Repeat the lines, beginning with the line that contains "Mahlzeiten angewiesen. Ein" and stopping after the line that contains "Bakırköy, ISTANBUL". Leave the pictures out of your answer.

· · ·

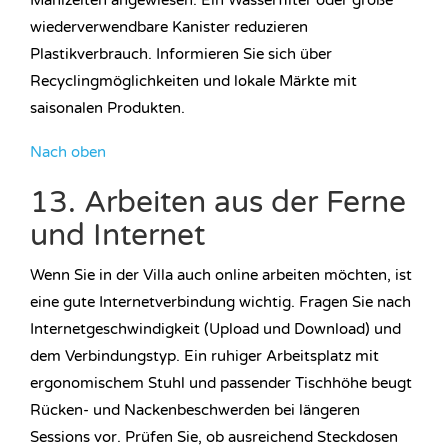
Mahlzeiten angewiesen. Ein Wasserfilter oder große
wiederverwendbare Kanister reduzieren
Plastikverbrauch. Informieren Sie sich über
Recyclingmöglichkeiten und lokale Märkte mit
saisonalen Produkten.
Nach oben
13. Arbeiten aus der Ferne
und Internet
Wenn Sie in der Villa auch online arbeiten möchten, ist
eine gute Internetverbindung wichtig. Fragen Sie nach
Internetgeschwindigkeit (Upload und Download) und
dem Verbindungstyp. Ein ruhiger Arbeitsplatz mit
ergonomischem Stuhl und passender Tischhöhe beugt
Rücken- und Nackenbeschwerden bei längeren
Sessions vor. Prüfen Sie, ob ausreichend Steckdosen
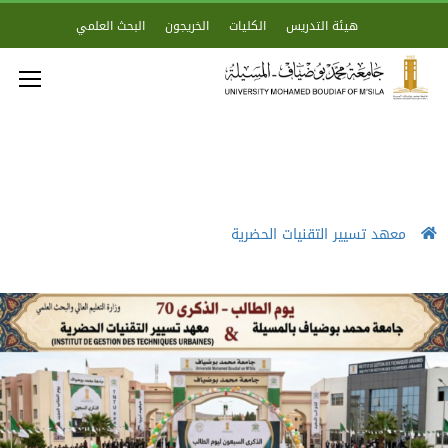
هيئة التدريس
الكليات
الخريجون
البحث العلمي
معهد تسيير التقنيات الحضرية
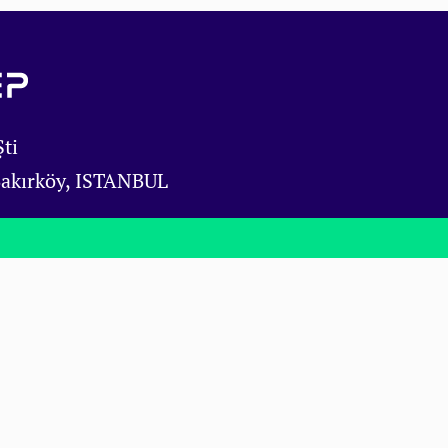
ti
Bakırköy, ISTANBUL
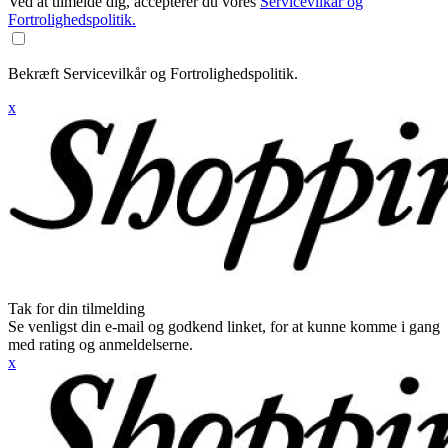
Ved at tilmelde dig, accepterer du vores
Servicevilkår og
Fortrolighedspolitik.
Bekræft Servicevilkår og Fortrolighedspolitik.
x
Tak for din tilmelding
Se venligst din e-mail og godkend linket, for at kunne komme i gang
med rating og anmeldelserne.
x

· · ·

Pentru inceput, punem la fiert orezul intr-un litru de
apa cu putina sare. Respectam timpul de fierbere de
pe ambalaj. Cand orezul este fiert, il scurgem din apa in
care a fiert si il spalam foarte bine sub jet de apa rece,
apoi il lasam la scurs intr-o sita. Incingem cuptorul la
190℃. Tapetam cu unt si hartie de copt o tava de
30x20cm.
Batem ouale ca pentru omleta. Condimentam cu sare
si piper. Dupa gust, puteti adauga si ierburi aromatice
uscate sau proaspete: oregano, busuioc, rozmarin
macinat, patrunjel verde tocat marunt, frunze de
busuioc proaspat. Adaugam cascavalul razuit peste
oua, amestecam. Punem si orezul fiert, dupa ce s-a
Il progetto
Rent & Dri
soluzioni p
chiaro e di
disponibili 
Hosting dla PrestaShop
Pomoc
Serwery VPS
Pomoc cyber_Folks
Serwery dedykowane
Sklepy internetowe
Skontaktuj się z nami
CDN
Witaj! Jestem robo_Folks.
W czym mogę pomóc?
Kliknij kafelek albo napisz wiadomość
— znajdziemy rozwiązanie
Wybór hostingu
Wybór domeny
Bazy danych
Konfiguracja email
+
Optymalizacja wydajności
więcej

· · ·

= EXERCISE RESPONSE =
Mahlzeiten angewiesen. Ein Wasserfilter oder große
wiederverwendbare Kanister reduzieren
Plastikverbrauch. Informieren Sie sich über
Recyclingmöglichkeiten und lokale Märkte mit
saisonalen Produkten.
Nach oben
13. Arbeiten aus der Ferne
und Internet
Wenn Sie in der Villa auch online arbeiten möchten, ist
eine gute Internetverbindung wichtig. Fragen Sie nach
Internetgeschwindigkeit (Upload und Download) und
dem Verbindungstyp. Ein ruhiger Arbeitsplatz mit
ergonomischem Stuhl und passender Tischhöhe beugt
Rücken- und Nackenbeschwerden bei längeren
Sessions vor. Prüfen Sie, ob ausreichend Steckdosen
هيئة التدريس
الكليات
الخريجون
البحث العلمي
معهد تسيير التقنيات الحضرية
ti
Bakırköy, ISTANBUL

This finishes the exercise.